In the days before everyone knew their cholesterol count, there was (insert celestial music here) the pork store, now referred to as a “salumeria” to justify the higher prices. The crowded aisles were filled with a dizzying array of cheeses, salamis, homemade pastas, barrels full of olives, chestnuts, pickles, and artery-clogging cold cuts like prosciutto, cappocolo, mortadella and soppressata that didn’t come in plastic bubble wrap. The guys who worked there were notorious for flirting with female customers, and might even take their thumb off the scale in exchange for a pretty smile.

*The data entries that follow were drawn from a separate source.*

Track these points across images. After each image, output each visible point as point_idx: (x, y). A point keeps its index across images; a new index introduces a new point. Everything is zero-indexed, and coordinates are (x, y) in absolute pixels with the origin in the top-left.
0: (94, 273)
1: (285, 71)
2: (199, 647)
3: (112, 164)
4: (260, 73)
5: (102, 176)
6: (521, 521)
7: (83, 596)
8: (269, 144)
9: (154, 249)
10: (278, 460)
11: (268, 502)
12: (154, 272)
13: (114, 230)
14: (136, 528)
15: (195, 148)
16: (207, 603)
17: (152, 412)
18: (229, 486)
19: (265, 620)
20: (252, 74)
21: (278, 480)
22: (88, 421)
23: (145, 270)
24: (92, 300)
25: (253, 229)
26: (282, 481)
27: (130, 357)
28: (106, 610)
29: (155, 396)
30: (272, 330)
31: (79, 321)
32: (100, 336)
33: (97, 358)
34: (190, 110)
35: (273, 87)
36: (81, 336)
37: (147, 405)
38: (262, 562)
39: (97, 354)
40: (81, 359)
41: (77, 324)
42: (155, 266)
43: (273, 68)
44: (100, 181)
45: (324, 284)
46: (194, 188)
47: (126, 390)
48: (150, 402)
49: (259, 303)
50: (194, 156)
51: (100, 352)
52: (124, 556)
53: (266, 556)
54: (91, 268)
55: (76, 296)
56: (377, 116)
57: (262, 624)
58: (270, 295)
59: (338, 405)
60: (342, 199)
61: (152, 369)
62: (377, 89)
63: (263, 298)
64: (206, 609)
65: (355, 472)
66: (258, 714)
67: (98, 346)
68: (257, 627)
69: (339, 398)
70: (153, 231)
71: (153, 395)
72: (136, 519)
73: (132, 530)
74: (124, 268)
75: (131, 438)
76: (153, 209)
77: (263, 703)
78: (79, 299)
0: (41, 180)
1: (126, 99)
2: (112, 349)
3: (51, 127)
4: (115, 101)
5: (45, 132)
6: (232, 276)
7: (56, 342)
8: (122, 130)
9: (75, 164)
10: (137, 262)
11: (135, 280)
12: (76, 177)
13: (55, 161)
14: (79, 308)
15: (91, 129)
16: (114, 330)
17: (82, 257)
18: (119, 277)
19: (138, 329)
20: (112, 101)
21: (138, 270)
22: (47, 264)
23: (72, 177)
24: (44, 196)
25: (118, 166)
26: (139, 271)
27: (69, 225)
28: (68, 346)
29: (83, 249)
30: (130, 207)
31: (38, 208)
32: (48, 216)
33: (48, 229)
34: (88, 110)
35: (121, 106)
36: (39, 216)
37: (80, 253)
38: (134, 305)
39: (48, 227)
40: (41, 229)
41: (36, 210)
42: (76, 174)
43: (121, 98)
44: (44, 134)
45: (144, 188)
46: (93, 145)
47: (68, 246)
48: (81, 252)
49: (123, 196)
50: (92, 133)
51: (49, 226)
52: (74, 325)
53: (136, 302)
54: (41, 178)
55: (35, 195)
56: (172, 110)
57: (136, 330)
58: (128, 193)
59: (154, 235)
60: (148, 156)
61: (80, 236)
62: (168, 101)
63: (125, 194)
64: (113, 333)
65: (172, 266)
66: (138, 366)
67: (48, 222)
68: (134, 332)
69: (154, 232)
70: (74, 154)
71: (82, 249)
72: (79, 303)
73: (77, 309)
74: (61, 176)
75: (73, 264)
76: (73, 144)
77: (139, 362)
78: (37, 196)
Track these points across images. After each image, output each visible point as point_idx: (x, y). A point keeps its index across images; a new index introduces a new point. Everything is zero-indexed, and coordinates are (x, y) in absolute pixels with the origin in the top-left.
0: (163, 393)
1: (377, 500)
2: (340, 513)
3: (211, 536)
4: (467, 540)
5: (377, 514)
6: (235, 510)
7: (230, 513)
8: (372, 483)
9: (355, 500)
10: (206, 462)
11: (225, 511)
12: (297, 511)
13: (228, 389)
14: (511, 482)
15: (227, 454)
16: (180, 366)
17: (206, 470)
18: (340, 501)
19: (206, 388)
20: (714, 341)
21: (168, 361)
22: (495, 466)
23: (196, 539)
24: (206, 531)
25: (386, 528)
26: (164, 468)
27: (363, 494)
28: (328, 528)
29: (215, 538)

We had milk delivered to our doors in bottles, a truck that drove around the neighborhood sharpening scissors, and doctors who routinely made house calls. When we first moved to Staten Island, there was a bakery called Holtermann’s (still in business) that would give you a piece of cardboard with a large “H” printed on it. If you wanted cake on any day their truck was in your neighborhood, you simply put the cardboard sign in the window and the driver would stop at your door. In the Bible, the Jews of Egypt painted their doorways with lamb’s blood to save their first-born from the Pharoh's wrath; in Staten Island, the Italians put the Holtermann’s H in their windows when they wanted pound cake.
These merchants were our neighbors; they knew our families and could always be counted on for a little help if a regular customer fell on tough times. My wife’s grandfather lost his job and had a hard time providing for his family. The owner of the neighborhood bread store delivered two loaves of bread to Grandpa's door daily for two years, with no request for payment and no questions asked. On some days, that bread was all the family had to eat. The point is, Grandpa was not just a customer, but a neighbor and a friend. The bread man knew he would get his money when Grandpa went back to work, and of course he did.
Try working that little deal out with Waldbaum’s.